The goal: To set up protective network components and access mechanisms that not only fulfill strict security and compliance specifications, but also are able to meet the integration and operating requirements under a high data load and for a large number of users, including 6000 internal staff and up to 20'000 customers and partners.
The process: nevisProxy, a component of the NEVIS Security Suite, was installed as a secure reverse proxy with its integrated web application firewall (WAF). nevisProxy serves as a primary central entry point for all web traffic to the online services, thus controlling user access and protecting the web applications from attacks of all kinds. The convenient access of customers, partners and staff to services has been maintained by integrating Helvetia's web applications in a company-wide single sign-on (SSO), provided by nevisAuth, another component of the NEVIS Security Suite, which supports a wide range of authentication measures and technologies. Accordingly, access to the web applications is managed centrally.

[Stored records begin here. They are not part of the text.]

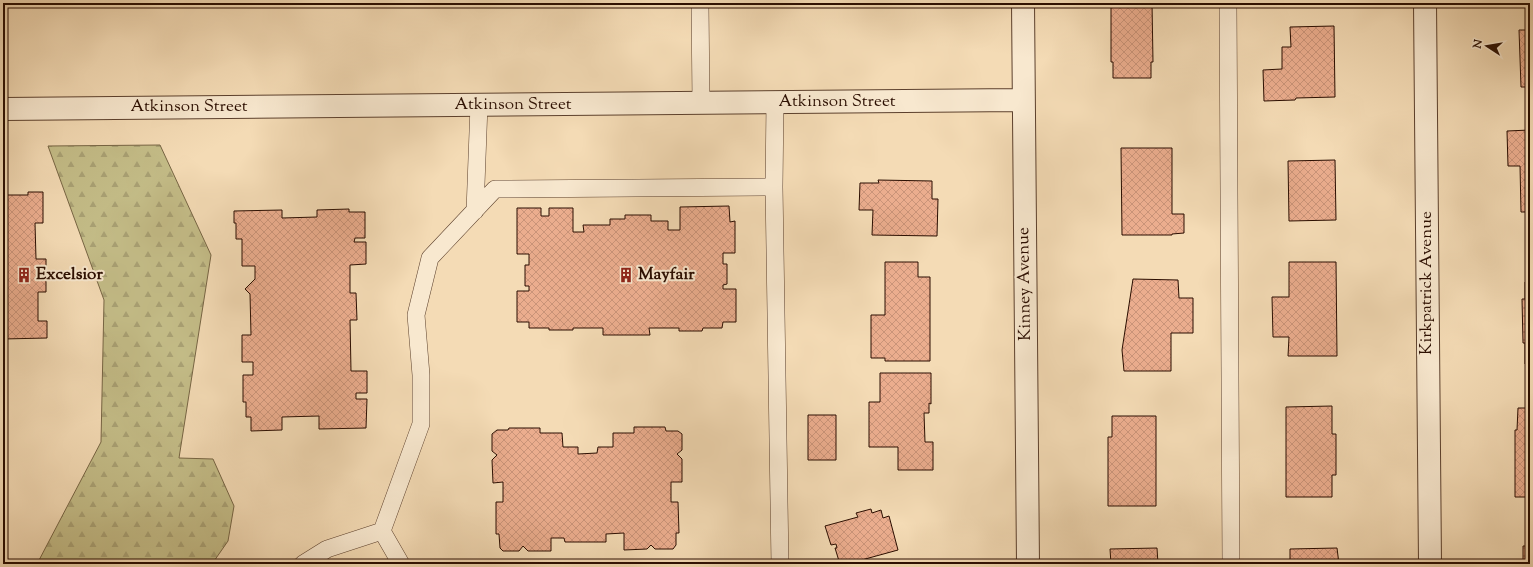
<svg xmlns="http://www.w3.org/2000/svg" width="1533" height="567" font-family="'Sorts Mill Goudy',serif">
<defs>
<pattern id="forest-firs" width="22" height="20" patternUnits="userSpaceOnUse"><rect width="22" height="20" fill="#c4bd88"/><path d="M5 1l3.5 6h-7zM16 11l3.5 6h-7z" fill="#a9a174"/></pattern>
<pattern id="building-cross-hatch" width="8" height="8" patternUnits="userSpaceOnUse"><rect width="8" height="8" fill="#ebad8e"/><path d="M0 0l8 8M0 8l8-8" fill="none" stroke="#ca9479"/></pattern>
</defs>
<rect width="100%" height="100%" fill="#f4dbb5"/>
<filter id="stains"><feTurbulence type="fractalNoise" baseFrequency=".005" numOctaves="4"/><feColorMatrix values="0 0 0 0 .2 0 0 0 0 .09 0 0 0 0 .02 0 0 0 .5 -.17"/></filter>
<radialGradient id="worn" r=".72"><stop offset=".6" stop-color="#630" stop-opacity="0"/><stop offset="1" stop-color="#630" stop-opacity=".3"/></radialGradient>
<!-- forest -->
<path fill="url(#forest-firs)" stroke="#776544" d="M 160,145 L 211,255 L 179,458 L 213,459 L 234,506 L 228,541 L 212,564 L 37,564 L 101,442 L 104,300 L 48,146 Z"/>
<!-- building -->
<path fill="url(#building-cross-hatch)" stroke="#2a0d00" d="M 1111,3 L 1152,3 L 1153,62 L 1151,62 L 1151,78 L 1113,78 L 1113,62 L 1111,62 Z
M 1334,26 L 1335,97 L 1296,98 L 1295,100 L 1264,101 L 1263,70 L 1282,69 L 1282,47 L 1291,47 L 1290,27 Z
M 1519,30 L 1530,30 L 1530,87 L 1521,87 Z
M 1530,130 L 1530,212 L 1521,212 L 1520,166 L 1508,166 L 1507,131 Z
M 1121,148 L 1172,148 L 1172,214 L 1184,214 L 1184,233 L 1172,234 L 1172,235 L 1122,235 Z
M 1335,160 L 1336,220 L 1289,221 L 1288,161 Z
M 878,180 L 932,181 L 932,199 L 938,199 L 937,236 L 872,235 L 873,210 L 859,210 L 860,183 L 879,183 Z
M 3,192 L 7,192 L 7,195 L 28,195 L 28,192 L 43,192 L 43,223 L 35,223 L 36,259 L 46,259 L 46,292 L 38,292 L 38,321 L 47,321 L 47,338 L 3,339 Z
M 729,206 L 730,222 L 735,221 L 735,253 L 723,253 L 723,264 L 727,264 L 727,284 L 723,285 L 723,289 L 736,289 L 736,322 L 723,322 L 722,328 L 703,328 L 702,331 L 679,331 L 679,328 L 649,328 L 650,335 L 603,335 L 603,328 L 573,328 L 573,330 L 549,330 L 549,328 L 529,328 L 529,322 L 517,322 L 517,291 L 529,291 L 529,286 L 525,286 L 525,265 L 529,265 L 529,254 L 517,254 L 517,208 L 541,208 L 541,216 L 549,216 L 549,208 L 573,208 L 573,232 L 584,232 L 583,225 L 610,225 L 610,219 L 625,219 L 625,215 L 651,215 L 651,221 L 668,221 L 668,230 L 680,230 L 680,207 Z
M 349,209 L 349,212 L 365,212 L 365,238 L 355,238 L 354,242 L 366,242 L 366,264 L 350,265 L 350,293 L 356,293 L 357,320 L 350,320 L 351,371 L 367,371 L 367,393 L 356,393 L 356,399 L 367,399 L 366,428 L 319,429 L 319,416 L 282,417 L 282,430 L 251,431 L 251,417 L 246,417 L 246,402 L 243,402 L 243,375 L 253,375 L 253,362 L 242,362 L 242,335 L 251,335 L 250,294 L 245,289 L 255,279 L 255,266 L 242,266 L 242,239 L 236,239 L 236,223 L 234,223 L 234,211 L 282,210 L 282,218 L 317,217 L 317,210 Z
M 885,262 L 918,262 L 918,277 L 930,277 L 930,361 L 885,361 L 885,358 L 871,358 L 871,315 L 885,315 Z
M 1289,262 L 1336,262 L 1337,356 L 1288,356 L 1289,337 L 1273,337 L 1272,297 L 1289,297 Z
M 1133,279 L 1178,280 L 1179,298 L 1193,298 L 1193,333 L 1171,333 L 1171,371 L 1124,371 L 1122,350 Z
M 1525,282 L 1530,282 L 1530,364 L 1525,364 L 1525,343 L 1523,343 L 1522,299 L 1525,299 Z
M 880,373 L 931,373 L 931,404 L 929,403 L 929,413 L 924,413 L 925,442 L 933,442 L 933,470 L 898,470 L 898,447 L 869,447 L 869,402 L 880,402 Z
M 1332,406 L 1332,434 L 1336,434 L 1336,475 L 1332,475 L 1332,497 L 1286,497 L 1286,407 Z
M 1518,408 L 1530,408 L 1530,497 L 1515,497 L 1515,430 L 1517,430 Z
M 808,415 L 836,415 L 836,460 L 808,460 Z
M 1112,416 L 1156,416 L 1156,506 L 1108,506 L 1108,437 L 1112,437 Z
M 634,427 L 665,427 L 666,431 L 678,431 L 682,434 L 682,450 L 677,454 L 682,459 L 682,482 L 671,482 L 671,502 L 678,502 L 679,533 L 676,533 L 676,545 L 673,549 L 655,549 L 651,545 L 647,549 L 624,550 L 624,533 L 606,534 L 606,542 L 565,542 L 564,538 L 551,538 L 551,551 L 528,551 L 523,546 L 519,551 L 503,551 L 500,548 L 499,534 L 496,534 L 496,502 L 503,502 L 503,482 L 493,483 L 492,460 L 497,455 L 492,451 L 492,434 L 497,430 L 508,430 L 509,428 L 540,428 L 540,433 L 562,433 L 563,447 L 578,447 L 578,454 L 597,453 L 598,447 L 613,447 L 613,433 L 634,433 Z
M 3,490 L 6,490 L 6,564 L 3,564 Z
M 871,509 L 872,513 L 881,510 L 883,518 L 889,516 L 898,550 L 847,564 L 842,564 L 841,561 L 839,561 L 835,548 L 837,548 L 836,544 L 831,545 L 825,526 L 858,517 L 856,513 Z
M 1523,546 L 1530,546 L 1530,564 L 1523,564 Z
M 1157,548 L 1158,564 L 1111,564 L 1110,549 Z
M 1337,548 L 1339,564 L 1290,564 L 1290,549 Z"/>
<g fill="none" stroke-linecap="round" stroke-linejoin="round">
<!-- service casing -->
<g stroke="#5c402d" stroke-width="18">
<path id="service" d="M 700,3 L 701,103
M 1228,3 L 1231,564
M 775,102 L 774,187 L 780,564
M 475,211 L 479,105
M 303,564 L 327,549 L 382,531
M 401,564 L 382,531 L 421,424 L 421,375 L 416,315 L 430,258 L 495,189 L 774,187"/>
</g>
<!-- minor casing -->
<g stroke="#5c402d" stroke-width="24">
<path id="minor" d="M 1023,3 L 1028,564
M 1425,3 L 1430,564
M 3,109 L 1023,100"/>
</g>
<!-- service -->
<use href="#service" stroke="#f8e8cf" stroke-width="17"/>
<!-- minor -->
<use href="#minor" stroke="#f8e8cf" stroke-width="22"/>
</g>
<!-- icons -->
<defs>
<g id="building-bare" transform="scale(1.2)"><path d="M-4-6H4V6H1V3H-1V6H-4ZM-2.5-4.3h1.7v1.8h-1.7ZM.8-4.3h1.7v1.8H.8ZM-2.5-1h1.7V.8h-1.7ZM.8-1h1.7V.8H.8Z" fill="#8f2418" stroke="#f8e8cf" stroke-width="2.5" paint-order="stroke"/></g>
</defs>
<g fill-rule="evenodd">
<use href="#building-bare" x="24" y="275"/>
<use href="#building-bare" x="626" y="275"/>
</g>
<g text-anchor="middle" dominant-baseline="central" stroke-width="4" stroke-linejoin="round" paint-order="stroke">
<!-- street labels -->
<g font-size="17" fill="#2a0d00" stroke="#f8e8cf">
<text x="837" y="102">Atkinson Street</text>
<text x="513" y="105">Atkinson Street</text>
<text x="189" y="107">Atkinson Street</text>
<text transform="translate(1427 283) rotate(-90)">Kirkpatrick Avenue</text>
<text transform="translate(1025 284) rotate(-91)">Kinney Avenue</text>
</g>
<!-- poi labels -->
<g font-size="17" font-weight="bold" fill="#2a0d00" stroke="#f8e8cf" text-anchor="start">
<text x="36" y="275">Excelsior</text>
<text x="638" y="275">Mayfair</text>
</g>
</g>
<!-- margin -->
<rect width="1533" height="567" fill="none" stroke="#f4dbb5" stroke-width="16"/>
<rect x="4" y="4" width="1525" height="559" fill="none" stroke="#2a0d00" stroke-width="2"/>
<rect x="8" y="8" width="1517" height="551" fill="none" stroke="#2a0d00"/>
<!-- north arrow -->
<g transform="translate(1487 46) rotate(282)" stroke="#f8e8cf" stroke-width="3" paint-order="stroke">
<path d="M0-3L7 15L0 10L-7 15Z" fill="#2a0d00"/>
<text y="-6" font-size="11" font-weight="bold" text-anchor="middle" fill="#2a0d00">N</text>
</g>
<rect width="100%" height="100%" filter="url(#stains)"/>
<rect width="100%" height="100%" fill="url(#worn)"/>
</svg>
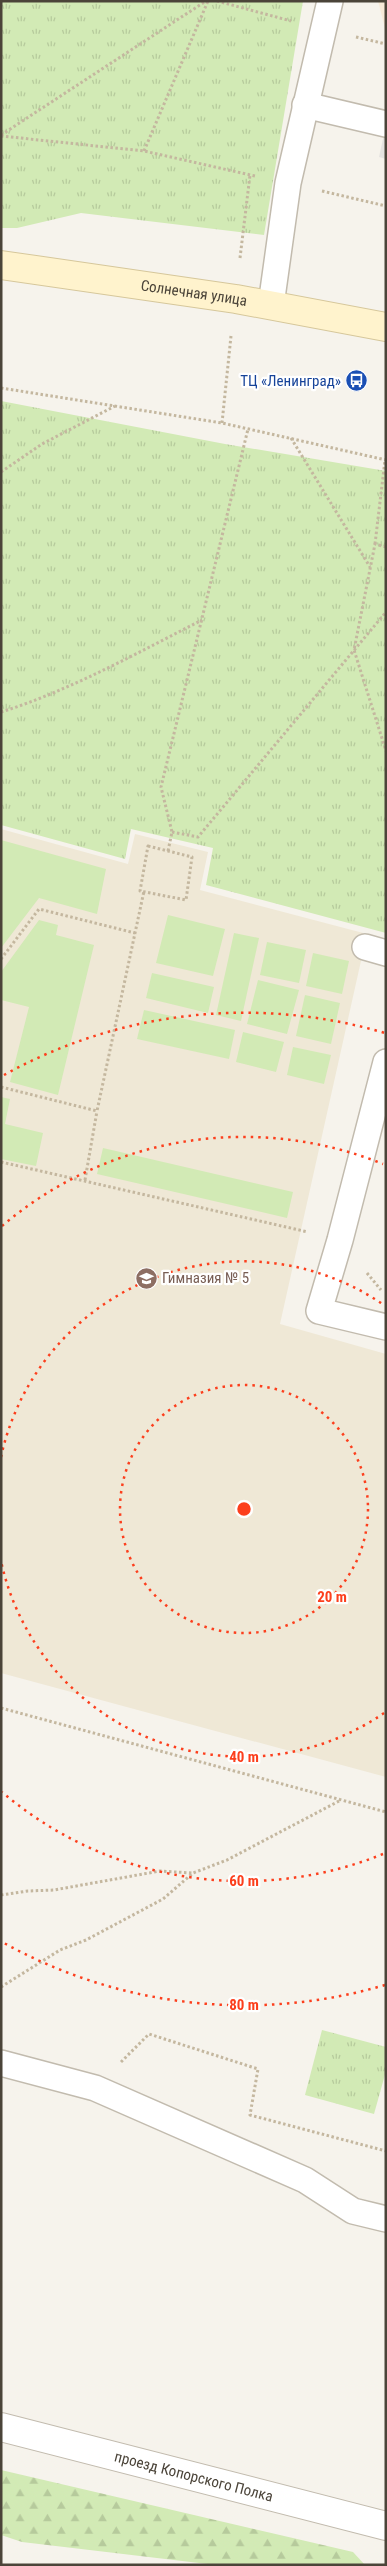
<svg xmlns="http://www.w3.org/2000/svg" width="387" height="2566" font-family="'Roboto Condensed',sans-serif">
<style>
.commercial{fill:#f7ead8}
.education{fill:#efe8d6}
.grass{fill:#d2eab5}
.forest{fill:url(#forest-firs)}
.park{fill:url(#park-tufts)}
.parking{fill:#e5e3e0}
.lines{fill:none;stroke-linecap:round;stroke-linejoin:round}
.lane-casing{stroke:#c2bbae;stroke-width:28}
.street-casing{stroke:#c2bbae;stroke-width:30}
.secondary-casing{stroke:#d6c79b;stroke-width:30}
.path{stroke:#c4b79f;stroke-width:3;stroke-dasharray:2.5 2.5;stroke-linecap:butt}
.lane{stroke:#fff;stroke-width:25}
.street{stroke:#fff;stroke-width:28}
.secondary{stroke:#fff3cd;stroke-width:28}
.ring{fill:none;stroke:#fc3f1d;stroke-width:2.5;stroke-dasharray:2.5 5}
.labels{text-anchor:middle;stroke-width:4.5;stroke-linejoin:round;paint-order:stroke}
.street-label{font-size:15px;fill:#4b4439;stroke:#fff}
.transit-label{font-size:15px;fill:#164399;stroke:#fff;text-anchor:end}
.education-label{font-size:15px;fill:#785e54;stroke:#fff;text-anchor:start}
.centre{fill:#fc3f1d;stroke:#fff;stroke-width:2.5}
.ring-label{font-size:15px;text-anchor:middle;font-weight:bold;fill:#fc3f1d;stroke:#fff;stroke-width:4.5;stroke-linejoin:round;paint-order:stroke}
</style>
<defs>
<pattern id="forest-firs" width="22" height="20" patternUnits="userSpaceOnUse" patternTransform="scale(1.25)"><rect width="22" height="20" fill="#d2eab5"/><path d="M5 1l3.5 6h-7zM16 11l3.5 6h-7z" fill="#b6ca9c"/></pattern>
<pattern id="park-tufts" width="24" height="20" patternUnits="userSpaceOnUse" patternTransform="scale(1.25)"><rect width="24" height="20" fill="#d2eab5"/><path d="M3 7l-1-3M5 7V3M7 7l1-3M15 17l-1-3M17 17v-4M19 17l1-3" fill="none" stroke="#b6ca9c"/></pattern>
</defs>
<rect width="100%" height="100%" fill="#f6f3ec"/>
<!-- commercial -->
<polygon class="commercial" points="378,1 386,1 386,32"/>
<!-- education -->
<polygon class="education" points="1,829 128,864 135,834 208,852 200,890 367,934 280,1324 386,1354 386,1777 1,1673"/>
<!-- grass -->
<g class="grass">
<polygon points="1,840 106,869 97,914 39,898 1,948"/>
<polygon points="168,915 225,929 213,976 156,963"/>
<polygon points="39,920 58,925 56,935 94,945 58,1095 10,1082 29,1007 1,1000 1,972"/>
<polygon points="234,933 259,938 241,1021 216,1015"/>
<polygon points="267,942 306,950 299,983 260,975"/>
<polygon points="313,953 349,961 342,994 306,986"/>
<polygon points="152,973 214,987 208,1013 146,998"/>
<polygon points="258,980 299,990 287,1034 247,1024"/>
<polygon points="305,995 340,1003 331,1044 296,1036"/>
<polygon points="144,1010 235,1030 229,1059 137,1039"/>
<polygon points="243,1032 284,1042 276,1072 236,1062"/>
<polygon points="293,1047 331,1055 324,1084 287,1075"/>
<polygon points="1,1097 10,1099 5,1124 43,1133 36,1166 1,1159"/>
<polygon points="103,1148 293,1192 287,1218 97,1174"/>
</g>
<!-- forest -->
<polygon class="forest" points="1,2470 353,2552 365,2565 216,2565 22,2542 1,2535"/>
<!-- park -->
<g class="park">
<polygon points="1,1 303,1 264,235 81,213 17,228 1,228"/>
<polygon points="1,401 225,444 386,471 386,933 206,885 213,848 131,829 125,859 1,825"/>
<polygon points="322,2030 386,2047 386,2071 374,2114 305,2095"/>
</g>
<!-- parking -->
<polygon class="parking" points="386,125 386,159 379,157"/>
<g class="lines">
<defs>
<g id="lane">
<polyline points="305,105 386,124"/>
<polyline points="271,305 288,183 330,1"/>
<polyline points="365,947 386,953"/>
<polyline points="386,1062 340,1240 319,1311 386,1327"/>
<polyline points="1,2063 95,2088 305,2180 353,2211 386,2219"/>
</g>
<g id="street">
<path id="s1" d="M1 2427 386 2526"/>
</g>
<g id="secondary">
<path id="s2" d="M1 265 236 299 386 327"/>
</g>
</defs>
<!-- lane casing -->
<use href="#lane" class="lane-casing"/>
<!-- street casing -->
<use href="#street" class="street-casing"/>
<!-- secondary casing -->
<use href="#secondary" class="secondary-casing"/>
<!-- path -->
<g class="path">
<polyline points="217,1 291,21"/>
<polyline points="356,37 386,44"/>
<polyline points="1,135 206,1"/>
<polyline points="1,136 144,151 255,176"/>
<polyline points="144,151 208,1"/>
<polyline points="322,191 386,206"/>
<polyline points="240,258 250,175"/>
<polyline points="1,388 222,423 386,460"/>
<polyline points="222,423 231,336"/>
<polyline points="291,438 370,567"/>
<polyline points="1,472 42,444 115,406"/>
<polyline points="375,544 385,460"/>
<polyline points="386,547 375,544 354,650 386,751"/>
<path d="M1 712C69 691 139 652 202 620"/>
<polyline points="172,832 198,837 386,612"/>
<polygon points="148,846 192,857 186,900 140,891"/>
<polyline points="168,851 172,832 161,787 248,429"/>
<polyline points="1,959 39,909 135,933"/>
<polyline points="1,1087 97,1111 144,891"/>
<polyline points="1,1162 308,1232"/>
<polyline points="85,1180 97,1111"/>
<polyline points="367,1273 381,1290"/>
<polyline points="1,1708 386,1812"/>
<polyline points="1,1895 28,1891 54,1890 160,1871 192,1873"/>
<polyline points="1,1987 60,1950 86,1940 163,1899 193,1873 227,1860 341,1800"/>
<polyline points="121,2062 149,2034 258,2069 250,2115 386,2151"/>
</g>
<!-- lane -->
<use href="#lane" class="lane"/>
<!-- street -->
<use href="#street" class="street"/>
<!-- secondary -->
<use href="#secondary" class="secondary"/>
</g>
<!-- distance rings -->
<g class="ring">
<circle cx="244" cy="1509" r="124"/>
<path d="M384 1713A248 248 0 0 1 1 1561M1 1457A248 248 0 0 1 384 1305"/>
<path d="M383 1854A372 372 0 0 1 2 1792M2 1226A372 372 0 0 1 383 1164"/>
<path d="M385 1985A496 496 0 0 1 4 1943M4 1075A496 496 0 0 1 385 1033"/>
</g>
<!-- icons -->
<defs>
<symbol id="bus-disc" viewBox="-11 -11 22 22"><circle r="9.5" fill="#1a4fb4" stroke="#fff"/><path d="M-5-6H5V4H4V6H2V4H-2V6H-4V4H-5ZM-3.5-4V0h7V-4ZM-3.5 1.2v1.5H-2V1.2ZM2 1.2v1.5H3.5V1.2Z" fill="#fff"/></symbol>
<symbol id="school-disc" viewBox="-11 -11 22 22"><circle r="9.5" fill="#8d6e63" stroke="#fff"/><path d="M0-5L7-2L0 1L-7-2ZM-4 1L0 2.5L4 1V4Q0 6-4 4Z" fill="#fff"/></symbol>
</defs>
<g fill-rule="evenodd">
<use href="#bus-disc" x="344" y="368" width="25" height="25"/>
<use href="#school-disc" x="134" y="1266" width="25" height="25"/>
</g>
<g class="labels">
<!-- street labels -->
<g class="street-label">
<text dy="5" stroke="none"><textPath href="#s2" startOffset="195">Солнечная улица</textPath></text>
<text dy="5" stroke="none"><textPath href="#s1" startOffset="199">проезд Копорского Полка</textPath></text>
</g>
<!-- transit labels -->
<g class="transit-label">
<text x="341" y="386">ТЦ «Ленинград»</text>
</g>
<!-- education labels -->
<g class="education-label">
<text x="162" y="1283">Гимназия № 5</text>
</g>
</g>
<circle cx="244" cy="1509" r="8" class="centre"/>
<g class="ring-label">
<text x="332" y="1602">20 m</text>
<text x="244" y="1762">40 m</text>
<text x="244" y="1886">60 m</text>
<text x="244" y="2010">80 m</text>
</g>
<!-- border -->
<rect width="387" height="2566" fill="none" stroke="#4b4439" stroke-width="5"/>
</svg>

The result: A state-of-the-art security portal that withstands even the most sophisticated threats without sacrificing operability nor user convenience. The seamless interaction between nevisProxy and nevisAuth forms the foundation of a consolidated security infrastructure with support for Java- and Microsoft-based technologies and a total of four authentication mechanisms (SAML with different bindings, password/userID, Kerberos, and 2-factor authentication with mTAN). By uniting numerous platforms, technologies and applications, the central access management infrastructure enables a rapid SSO integration of new partners and customers.